◆ Problem details ◆
Extract each line of the data and write it out again exactly.

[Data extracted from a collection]
::::::::

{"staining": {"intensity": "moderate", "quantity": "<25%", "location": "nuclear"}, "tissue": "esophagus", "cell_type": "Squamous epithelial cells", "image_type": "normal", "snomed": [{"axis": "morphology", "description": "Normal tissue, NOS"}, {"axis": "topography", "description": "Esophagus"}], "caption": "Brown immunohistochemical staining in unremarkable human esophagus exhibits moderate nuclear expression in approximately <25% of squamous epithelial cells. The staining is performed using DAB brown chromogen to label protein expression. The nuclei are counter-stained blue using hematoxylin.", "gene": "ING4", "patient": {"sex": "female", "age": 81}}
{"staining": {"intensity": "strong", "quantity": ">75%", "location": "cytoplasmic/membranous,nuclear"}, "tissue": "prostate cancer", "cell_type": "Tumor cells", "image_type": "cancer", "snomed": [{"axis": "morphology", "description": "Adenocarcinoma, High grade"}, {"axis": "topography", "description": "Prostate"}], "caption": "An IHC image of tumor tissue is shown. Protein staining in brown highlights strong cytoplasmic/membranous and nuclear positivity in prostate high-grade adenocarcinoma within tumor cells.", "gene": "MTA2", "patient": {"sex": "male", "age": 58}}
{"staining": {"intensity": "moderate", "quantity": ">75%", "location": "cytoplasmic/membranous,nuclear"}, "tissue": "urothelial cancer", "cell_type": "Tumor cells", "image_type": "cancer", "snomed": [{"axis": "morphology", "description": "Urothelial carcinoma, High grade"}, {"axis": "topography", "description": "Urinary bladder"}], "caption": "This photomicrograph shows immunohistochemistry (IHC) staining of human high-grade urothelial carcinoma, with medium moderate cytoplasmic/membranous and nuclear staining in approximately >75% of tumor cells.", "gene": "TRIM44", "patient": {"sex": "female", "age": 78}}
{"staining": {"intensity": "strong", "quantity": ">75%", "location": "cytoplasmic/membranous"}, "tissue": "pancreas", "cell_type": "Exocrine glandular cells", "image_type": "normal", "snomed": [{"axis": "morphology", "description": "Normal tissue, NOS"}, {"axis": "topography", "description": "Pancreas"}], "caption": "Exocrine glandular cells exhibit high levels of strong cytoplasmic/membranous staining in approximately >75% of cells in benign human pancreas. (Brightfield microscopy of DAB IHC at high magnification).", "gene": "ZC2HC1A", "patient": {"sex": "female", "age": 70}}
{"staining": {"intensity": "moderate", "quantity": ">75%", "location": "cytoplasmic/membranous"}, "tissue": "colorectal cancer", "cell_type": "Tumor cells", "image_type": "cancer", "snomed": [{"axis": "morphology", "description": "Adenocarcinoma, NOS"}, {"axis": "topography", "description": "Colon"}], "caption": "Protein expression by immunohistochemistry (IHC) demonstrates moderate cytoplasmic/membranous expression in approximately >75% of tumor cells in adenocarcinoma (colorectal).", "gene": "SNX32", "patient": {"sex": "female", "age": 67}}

::::::::

◆ Written response ◆
{"staining": {"intensity": "moderate", "quantity": "<25%", "location": "nuclear"}, "tissue": "esophagus", "cell_type": "Squamous epithelial cells", "image_type": "normal", "snomed": [{"axis": "morphology", "description": "Normal tissue, NOS"}, {"axis": "topography", "description": "Esophagus"}], "caption": "Brown immunohistochemical staining in unremarkable human esophagus exhibits moderate nuclear expression in approximately <25% of squamous epithelial cells. The staining is performed using DAB brown chromogen to label protein expression. The nuclei are counter-stained blue using hematoxylin.", "gene": "ING4", "patient": {"sex": "female", "age": 81}}
{"staining": {"intensity": "strong", "quantity": ">75%", "location": "cytoplasmic/membranous,nuclear"}, "tissue": "prostate cancer", "cell_type": "Tumor cells", "image_type": "cancer", "snomed": [{"axis": "morphology", "description": "Adenocarcinoma, High grade"}, {"axis": "topography", "description": "Prostate"}], "caption": "An IHC image of tumor tissue is shown. Protein staining in brown highlights strong cytoplasmic/membranous and nuclear positivity in prostate high-grade adenocarcinoma within tumor cells.", "gene": "MTA2", "patient": {"sex": "male", "age": 58}}
{"staining": {"intensity": "moderate", "quantity": ">75%", "location": "cytoplasmic/membranous,nuclear"}, "tissue": "urothelial cancer", "cell_type": "Tumor cells", "image_type": "cancer", "snomed": [{"axis": "morphology", "description": "Urothelial carcinoma, High grade"}, {"axis": "topography", "description": "Urinary bladder"}], "caption": "This photomicrograph shows immunohistochemistry (IHC) staining of human high-grade urothelial carcinoma, with medium moderate cytoplasmic/membranous and nuclear staining in approximately >75% of tumor cells.", "gene": "TRIM44", "patient": {"sex": "female", "age": 78}}
{"staining": {"intensity": "strong", "quantity": ">75%", "location": "cytoplasmic/membranous"}, "tissue": "pancreas", "cell_type": "Exocrine glandular cells", "image_type": "normal", "snomed": [{"axis": "morphology", "description": "Normal tissue, NOS"}, {"axis": "topography", "description": "Pancreas"}], "caption": "Exocrine glandular cells exhibit high levels of strong cytoplasmic/membranous staining in approximately >75% of cells in benign human pancreas. (Brightfield microscopy of DAB IHC at high magnification).", "gene": "ZC2HC1A", "patient": {"sex": "female", "age": 70}}
{"staining": {"intensity": "moderate", "quantity": ">75%", "location": "cytoplasmic/membranous"}, "tissue": "colorectal cancer", "cell_type": "Tumor cells", "image_type": "cancer", "snomed": [{"axis": "morphology", "description": "Adenocarcinoma, NOS"}, {"axis": "topography", "description": "Colon"}], "caption": "Protein expression by immunohistochemistry (IHC) demonstrates moderate cytoplasmic/membranous expression in approximately >75% of tumor cells in adenocarcinoma (colorectal).", "gene": "SNX32", "patient": {"sex": "female", "age": 67}}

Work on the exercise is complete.